INSTRUCTIONS FOR THE TASK →
Wherever a picture appears, skip it and retype the rest of the data exactly.

Electronic design files
::::
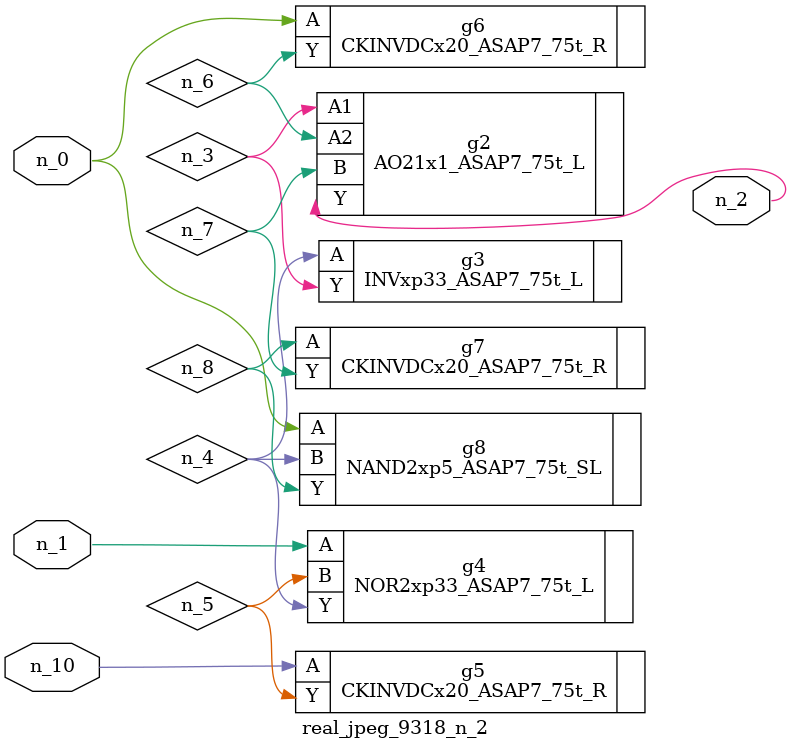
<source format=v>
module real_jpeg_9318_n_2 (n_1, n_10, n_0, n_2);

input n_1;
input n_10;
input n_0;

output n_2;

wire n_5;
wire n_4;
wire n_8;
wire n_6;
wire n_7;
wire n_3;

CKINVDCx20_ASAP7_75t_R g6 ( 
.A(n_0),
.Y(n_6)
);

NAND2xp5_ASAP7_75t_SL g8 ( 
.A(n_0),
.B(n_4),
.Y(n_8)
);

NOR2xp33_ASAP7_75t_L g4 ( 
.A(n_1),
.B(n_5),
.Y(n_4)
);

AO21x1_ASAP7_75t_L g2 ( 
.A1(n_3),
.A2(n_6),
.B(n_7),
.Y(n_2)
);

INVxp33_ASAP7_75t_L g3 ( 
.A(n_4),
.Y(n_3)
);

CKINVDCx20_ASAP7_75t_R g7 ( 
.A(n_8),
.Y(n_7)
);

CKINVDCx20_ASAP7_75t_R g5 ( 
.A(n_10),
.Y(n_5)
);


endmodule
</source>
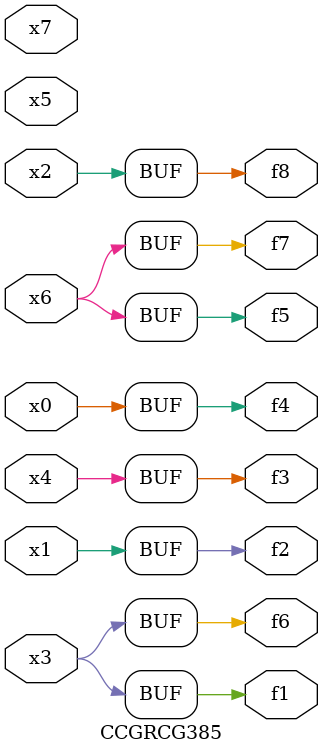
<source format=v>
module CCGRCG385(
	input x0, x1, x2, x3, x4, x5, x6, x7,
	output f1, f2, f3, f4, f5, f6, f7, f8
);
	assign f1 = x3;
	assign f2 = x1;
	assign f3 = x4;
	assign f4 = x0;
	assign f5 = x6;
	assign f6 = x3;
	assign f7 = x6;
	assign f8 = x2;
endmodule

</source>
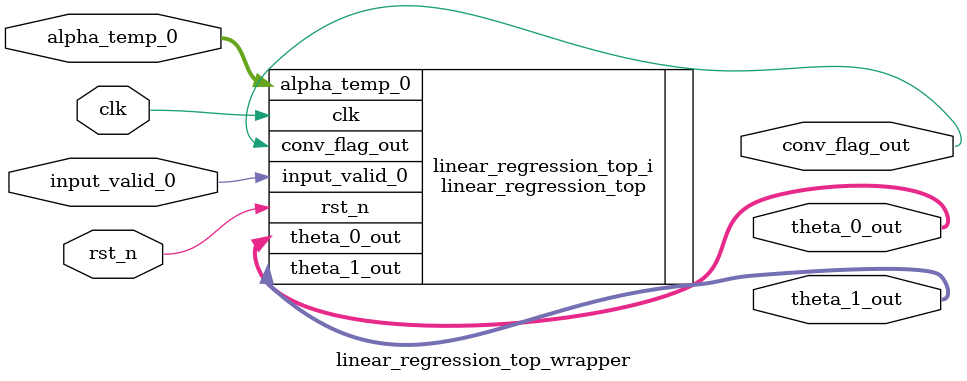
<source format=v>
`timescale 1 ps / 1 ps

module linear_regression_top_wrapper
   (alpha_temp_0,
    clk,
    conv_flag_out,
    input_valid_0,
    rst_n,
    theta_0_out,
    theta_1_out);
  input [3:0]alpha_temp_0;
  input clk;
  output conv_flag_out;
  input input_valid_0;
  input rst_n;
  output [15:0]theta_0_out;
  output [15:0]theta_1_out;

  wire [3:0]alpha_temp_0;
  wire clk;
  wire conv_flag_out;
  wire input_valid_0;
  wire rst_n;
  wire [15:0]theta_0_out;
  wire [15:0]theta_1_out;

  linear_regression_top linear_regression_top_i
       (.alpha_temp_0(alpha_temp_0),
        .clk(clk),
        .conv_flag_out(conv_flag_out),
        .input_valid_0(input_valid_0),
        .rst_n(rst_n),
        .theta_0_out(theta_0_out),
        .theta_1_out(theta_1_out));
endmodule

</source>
::::
RESULT BELOW →
<source format=v>
module real_jpeg_9318_n_2 (n_1, n_10, n_0, n_2);

input n_1;
input n_10;
input n_0;

output n_2;

wire n_5;
wire n_4;
wire n_8;
wire n_6;
wire n_7;
wire n_3;

CKINVDCx20_ASAP7_75t_R g6 ( 
.A(n_0),
.Y(n_6)
);

NAND2xp5_ASAP7_75t_SL g8 ( 
.A(n_0),
.B(n_4),
.Y(n_8)
);

NOR2xp33_ASAP7_75t_L g4 ( 
.A(n_1),
.B(n_5),
.Y(n_4)
);

AO21x1_ASAP7_75t_L g2 ( 
.A1(n_3),
.A2(n_6),
.B(n_7),
.Y(n_2)
);

INVxp33_ASAP7_75t_L g3 ( 
.A(n_4),
.Y(n_3)
);

CKINVDCx20_ASAP7_75t_R g7 ( 
.A(n_8),
.Y(n_7)
);

CKINVDCx20_ASAP7_75t_R g5 ( 
.A(n_10),
.Y(n_5)
);


endmodule
</source>
<source format=v>
module CCGRCG385(
	input x0, x1, x2, x3, x4, x5, x6, x7,
	output f1, f2, f3, f4, f5, f6, f7, f8
);
	assign f1 = x3;
	assign f2 = x1;
	assign f3 = x4;
	assign f4 = x0;
	assign f5 = x6;
	assign f6 = x3;
	assign f7 = x6;
	assign f8 = x2;
endmodule

</source>
<source format=v>
`timescale 1 ps / 1 ps

module linear_regression_top_wrapper
   (alpha_temp_0,
    clk,
    conv_flag_out,
    input_valid_0,
    rst_n,
    theta_0_out,
    theta_1_out);
  input [3:0]alpha_temp_0;
  input clk;
  output conv_flag_out;
  input input_valid_0;
  input rst_n;
  output [15:0]theta_0_out;
  output [15:0]theta_1_out;

  wire [3:0]alpha_temp_0;
  wire clk;
  wire conv_flag_out;
  wire input_valid_0;
  wire rst_n;
  wire [15:0]theta_0_out;
  wire [15:0]theta_1_out;

  linear_regression_top linear_regression_top_i
       (.alpha_temp_0(alpha_temp_0),
        .clk(clk),
        .conv_flag_out(conv_flag_out),
        .input_valid_0(input_valid_0),
        .rst_n(rst_n),
        .theta_0_out(theta_0_out),
        .theta_1_out(theta_1_out));
endmodule

</source>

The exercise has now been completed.